When £3,000 "top-up" fees were introduced a new regulator was set up to ensure "fair access" to students from all backgrounds. Universities have introduced generous bursary schemes for students from the poorest backgrounds, with Imperial giving out around £500,000 this year. The bursary is designed to help with living expenses, in an attempt to encourage students who might be put off by the higher fees.
Yesterday the regulator, Sir Martin Harris, stated that he felt this was not working, with no noticeable increase in the number of students from poor backgrounds in the first year. This is despite the Office for Fair Access (Offa) having not completed its review of the bursary schemes, with no evidence as to how many students received money from their universities.
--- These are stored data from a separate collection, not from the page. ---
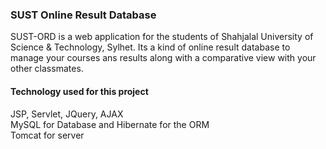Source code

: <h3>SUST Online Result Database</h3>

SUST-ORD is a web application for the students of Shahjalal University of Science & Technology, Sylhet. Its a kind of
online result database to manage your courses ans results along with a comparative view with your other classmates.

<h4>Technology used for this project</h4>
JSP, Servlet, JQuery, AJAX<br>
MySQL for Database and Hibernate for the ORM<br>
Tomcat for server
Sir Martin's view, supported by current higher education minister Bill Rammell, is that bursary money would be better spent on summer courses and encouragement for pre-GCSE teenagers from poorer backgrounds, encouraging them to take a path to university earlier on. Neither man suggested how those poor students could afford to attend a university with reduced bursaries.
Sir Martin and Mr Rammell stated that they were talking about bursaries in future, rather than depriving any students of bursaries they already receive.
The NUS has responded, with Vice President (Education) Wes Streeting telling the Guardian: "I am surprised Martin Harris feels able to draw such firm conclusions very early on. I am really worried he is underplaying the importance of bursaries."